**GIVEN INSTRUCTION 1:**
In the passage on rural Wisconsin schools, why does falling enrollment hurt rural district budgets? Answer in one to three sentences.

**SOURCE PASSAGE:**
___

Rural Wisconsin schools face the most difficult challenges they have encountered in half a century, yet their potential power to meet those challenges has never been less. That’s the great irony of rural education, according to “Forgotten? Challenges Facing Rural Schools,” a new report from the Wisconsin Taxpayers Alliance (WISTAX).

The challenges facing rural schools in Wisconsin begin with a sparse and declining rural population. In 2010, rural districts averaged 7.9 students per square mile, compared to 47.0 for others in the state. Sparse student populations result in long bus rides with net costs averaging $593 per student, or nearly 50% higher than elsewhere ($405). The report argues that these high transportation costs are forgone dollars that otherwise could be used for instruction.

Wisconsin’s rural schools also face significant enrollment declines. Over the decade ending last year, rural student populations fell more than 14,500, or 7.5%. Elsewhere in the state, student populations were up 3.3%. WISTAX researchers point out that, with state-mandated revenue limits tied to student counts, falling enrollment has adverse budget consequences. Thus, seven rural districts had lower revenues in 2010 than in 2000, and another 20 had revenues rise less than 1% per year.

With relatively few students and higher per student costs, rural districts often find it difficult to maintain efficient class sizes, especially in middle and high schools. Per student instructional costs averaged 7.0% higher in rural schools than in their urban/suburban counterparts. Staffing was the primary reason: Student/teacher ratios averaged 13.1-to-1 in rural districts, compared to 14.6-to-1 elsewhere. For a 500-student district, that meant it employed four more teachers than it would have if it staffed at the nonrural average, at an extra cost of about $300,000 per year. As one school official noted, a small rural district may need a high school math teacher at only half-time, but “it is hard to keep a teacher at less than full-time, so she is hired full-time.”

WISTAX also documents the disadvantage rural districts faced in offering advanced courses in 2010. The average rural district offered only three Advanced Placement (AP) classes, compared to nine elsewhere. In fact, 20% of rural districts offered no AP classes.Wisconsin’s rural districts also lag in students taking the ACT college entrance test. On average, rural districts had 54% participation, or five percentage points less than elsewhere (59%).

In addition to educational challenges, rural district operations are often complicated by less economic opportunity and more poverty. Rural Wisconsin has 57 jobs per 100 residents compared to 62 in the rest of the state. Moreover, wages average 26% less than in urban/suburban areas. Greater participation in free-and-reduced lunch programs in rural (39%) vs. other (31%) areas reflect broad rural poverty.

High-speed Internet access can level both economic and educational opportunity. But a federal report shows 20% to 30% of Wisconsin’s rural population lacks this access. The WISTAX study notes the dearth of high-speed Internet further exacerbates the problems of rural schools.

Economic and educational adversity aside, perhaps the largest problem rural school districts face is their lack of political voice. Of 33 state senate districts, only six (18%) are primarily rural. In the assembly, only 19 of 99 (19%) districts are primarily rural. The irony, WISTAX president Todd A. Berry observes, is that at the same time that rural schools face mounting educational and financial problems, their political voice is diminishing.

___

**PROVIDED RECORDS:**

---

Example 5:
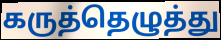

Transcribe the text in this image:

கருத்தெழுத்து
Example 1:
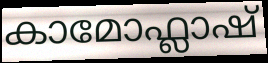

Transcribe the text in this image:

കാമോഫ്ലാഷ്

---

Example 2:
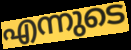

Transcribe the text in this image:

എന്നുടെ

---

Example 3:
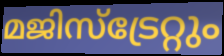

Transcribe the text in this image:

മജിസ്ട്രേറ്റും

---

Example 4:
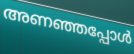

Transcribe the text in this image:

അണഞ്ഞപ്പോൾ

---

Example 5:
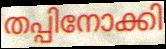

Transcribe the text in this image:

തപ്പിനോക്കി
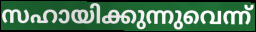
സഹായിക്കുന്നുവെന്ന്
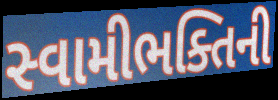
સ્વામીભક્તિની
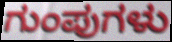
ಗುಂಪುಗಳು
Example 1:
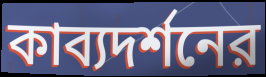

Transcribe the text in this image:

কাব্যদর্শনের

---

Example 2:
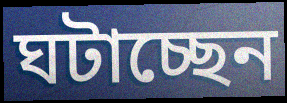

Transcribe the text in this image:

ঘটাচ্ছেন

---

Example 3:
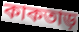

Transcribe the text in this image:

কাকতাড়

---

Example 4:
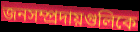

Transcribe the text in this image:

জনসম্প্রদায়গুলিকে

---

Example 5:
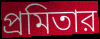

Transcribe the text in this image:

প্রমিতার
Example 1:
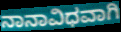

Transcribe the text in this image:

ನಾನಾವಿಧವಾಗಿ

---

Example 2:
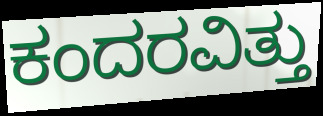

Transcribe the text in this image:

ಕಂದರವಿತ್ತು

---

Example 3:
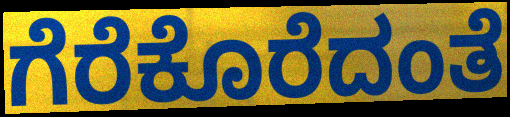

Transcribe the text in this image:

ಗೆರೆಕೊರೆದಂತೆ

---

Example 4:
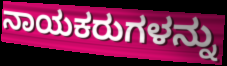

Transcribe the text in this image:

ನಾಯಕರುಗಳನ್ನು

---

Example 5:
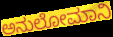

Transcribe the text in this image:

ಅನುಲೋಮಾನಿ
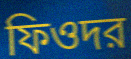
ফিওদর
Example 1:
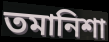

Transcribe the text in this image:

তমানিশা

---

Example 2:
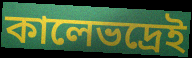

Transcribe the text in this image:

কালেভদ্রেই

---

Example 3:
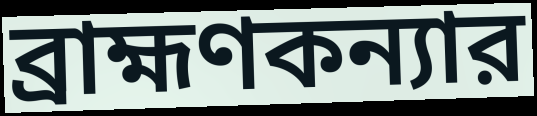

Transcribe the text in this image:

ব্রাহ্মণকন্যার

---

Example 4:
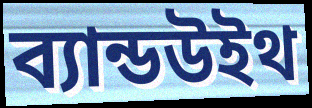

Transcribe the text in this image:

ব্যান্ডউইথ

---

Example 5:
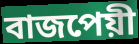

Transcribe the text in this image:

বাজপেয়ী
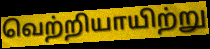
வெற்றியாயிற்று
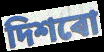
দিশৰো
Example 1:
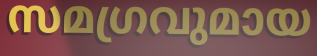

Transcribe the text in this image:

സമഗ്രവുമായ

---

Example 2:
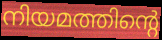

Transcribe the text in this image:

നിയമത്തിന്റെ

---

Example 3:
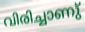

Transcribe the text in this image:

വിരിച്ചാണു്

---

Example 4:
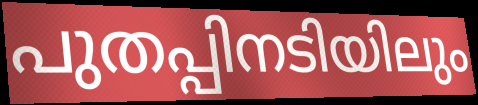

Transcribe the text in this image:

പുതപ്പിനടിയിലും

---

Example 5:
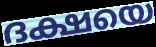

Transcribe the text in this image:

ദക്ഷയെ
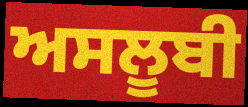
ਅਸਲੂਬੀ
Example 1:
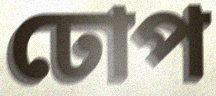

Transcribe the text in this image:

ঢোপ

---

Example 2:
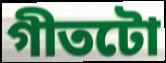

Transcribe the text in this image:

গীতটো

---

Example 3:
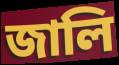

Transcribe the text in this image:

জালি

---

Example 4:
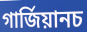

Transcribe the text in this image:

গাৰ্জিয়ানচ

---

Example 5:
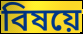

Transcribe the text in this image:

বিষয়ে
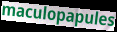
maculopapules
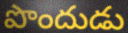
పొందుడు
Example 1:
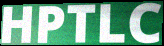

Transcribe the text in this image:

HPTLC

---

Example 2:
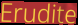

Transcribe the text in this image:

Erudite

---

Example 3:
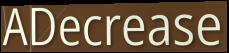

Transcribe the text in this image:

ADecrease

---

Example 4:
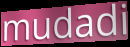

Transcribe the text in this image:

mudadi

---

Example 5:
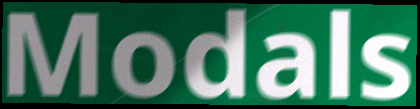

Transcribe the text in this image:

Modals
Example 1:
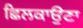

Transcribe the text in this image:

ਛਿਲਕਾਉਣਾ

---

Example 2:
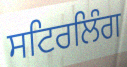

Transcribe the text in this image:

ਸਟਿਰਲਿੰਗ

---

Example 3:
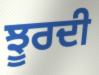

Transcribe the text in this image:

___

**GIVEN INSTRUCTION 2:**
Reproduce the records word for word, starting at the beginning of the records and ending with the line that contains "പുതപ്പിനടിയിലും". Leave the pictures out.

**WRITTEN RESPONSE 1:**
State-mandated revenue limits are tied to student counts, so when enrollment falls, a district's revenue suffers. As a result, seven rural districts had lower revenues in 2010 than in 2000, and another 20 saw revenues rise less than 1% per year.

**WRITTEN RESPONSE 2:**
---

Example 5:

Transcribe the text in this image:

கருத்தெழுத்து
Example 1:

Transcribe the text in this image:

കാമോഫ്ലാഷ്

---

Example 2:

Transcribe the text in this image:

എന്നുടെ

---

Example 3:

Transcribe the text in this image:

മജിസ്ട്രേറ്റും

---

Example 4:

Transcribe the text in this image:

അണഞ്ഞപ്പോൾ

---

Example 5:

Transcribe the text in this image:

തപ്പിനോക്കി
സഹായിക്കുന്നുവെന്ന്
સ્વામીભક્તિની
ಗುಂಪುಗಳು
Example 1:

Transcribe the text in this image:

কাব্যদর্শনের

---

Example 2:

Transcribe the text in this image:

ঘটাচ্ছেন

---

Example 3:

Transcribe the text in this image:

কাকতাড়

---

Example 4:

Transcribe the text in this image:

জনসম্প্রদায়গুলিকে

---

Example 5:

Transcribe the text in this image:

প্রমিতার
Example 1:

Transcribe the text in this image:

ನಾನಾವಿಧವಾಗಿ

---

Example 2:

Transcribe the text in this image:

ಕಂದರವಿತ್ತು

---

Example 3:

Transcribe the text in this image:

ಗೆರೆಕೊರೆದಂತೆ

---

Example 4:

Transcribe the text in this image:

ನಾಯಕರುಗಳನ್ನು

---

Example 5:

Transcribe the text in this image:

ಅನುಲೋಮಾನಿ
ফিওদর
Example 1:

Transcribe the text in this image:

তমানিশা

---

Example 2:

Transcribe the text in this image:

কালেভদ্রেই

---

Example 3:

Transcribe the text in this image:

ব্রাহ্মণকন্যার

---

Example 4:

Transcribe the text in this image:

ব্যান্ডউইথ

---

Example 5:

Transcribe the text in this image:

বাজপেয়ী
வெற்றியாயிற்று
দিশৰো
Example 1:

Transcribe the text in this image:

സമഗ്രവുമായ

---

Example 2:

Transcribe the text in this image:

നിയമത്തിന്റെ

---

Example 3:

Transcribe the text in this image:

വിരിച്ചാണു്

---

Example 4:

Transcribe the text in this image:

പുതപ്പിനടിയിലും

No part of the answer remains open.